Segment Open

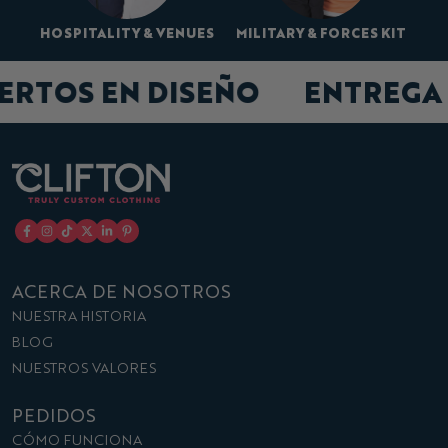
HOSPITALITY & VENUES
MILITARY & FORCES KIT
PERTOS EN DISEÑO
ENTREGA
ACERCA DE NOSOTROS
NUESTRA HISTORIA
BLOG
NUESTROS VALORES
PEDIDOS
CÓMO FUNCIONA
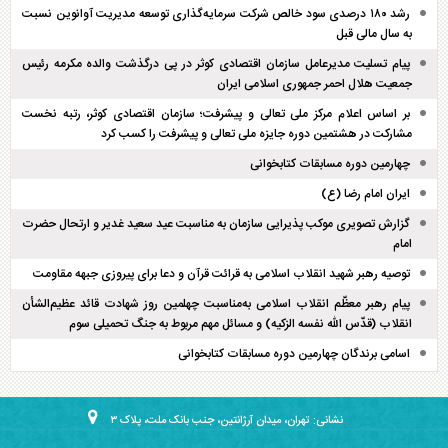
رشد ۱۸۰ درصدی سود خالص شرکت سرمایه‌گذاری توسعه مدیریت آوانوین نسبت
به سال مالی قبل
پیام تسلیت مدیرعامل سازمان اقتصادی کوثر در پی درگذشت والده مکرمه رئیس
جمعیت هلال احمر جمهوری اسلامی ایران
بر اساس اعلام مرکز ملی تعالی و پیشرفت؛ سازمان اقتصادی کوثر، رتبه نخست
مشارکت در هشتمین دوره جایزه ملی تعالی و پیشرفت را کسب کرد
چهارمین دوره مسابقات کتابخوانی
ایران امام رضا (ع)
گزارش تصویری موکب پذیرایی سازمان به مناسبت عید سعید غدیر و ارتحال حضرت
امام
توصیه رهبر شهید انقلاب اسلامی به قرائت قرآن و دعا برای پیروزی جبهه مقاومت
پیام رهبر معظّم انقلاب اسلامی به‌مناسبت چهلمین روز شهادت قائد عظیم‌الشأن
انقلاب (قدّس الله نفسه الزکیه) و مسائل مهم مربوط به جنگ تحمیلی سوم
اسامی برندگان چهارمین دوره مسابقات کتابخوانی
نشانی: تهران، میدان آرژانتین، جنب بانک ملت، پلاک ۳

Segment Closed

*Description of the task*: Give back exactly the lines from the one containing "جمعیت هلال احمر جمهوری اسلامی ایران" to the end of the material, both ends included.

*Answer box*:
جمعیت هلال احمر جمهوری اسلامی ایران
بر اساس اعلام مرکز ملی تعالی و پیشرفت؛ سازمان اقتصادی کوثر، رتبه نخست
مشارکت در هشتمین دوره جایزه ملی تعالی و پیشرفت را کسب کرد
چهارمین دوره مسابقات کتابخوانی
ایران امام رضا (ع)
گزارش تصویری موکب پذیرایی سازمان به مناسبت عید سعید غدیر و ارتحال حضرت
امام
توصیه رهبر شهید انقلاب اسلامی به قرائت قرآن و دعا برای پیروزی جبهه مقاومت
پیام رهبر معظّم انقلاب اسلامی به‌مناسبت چهلمین روز شهادت قائد عظیم‌الشأن
انقلاب (قدّس الله نفسه الزکیه) و مسائل مهم مربوط به جنگ تحمیلی سوم
اسامی برندگان چهارمین دوره مسابقات کتابخوانی
نشانی: تهران، میدان آرژانتین، جنب بانک ملت، پلاک ۳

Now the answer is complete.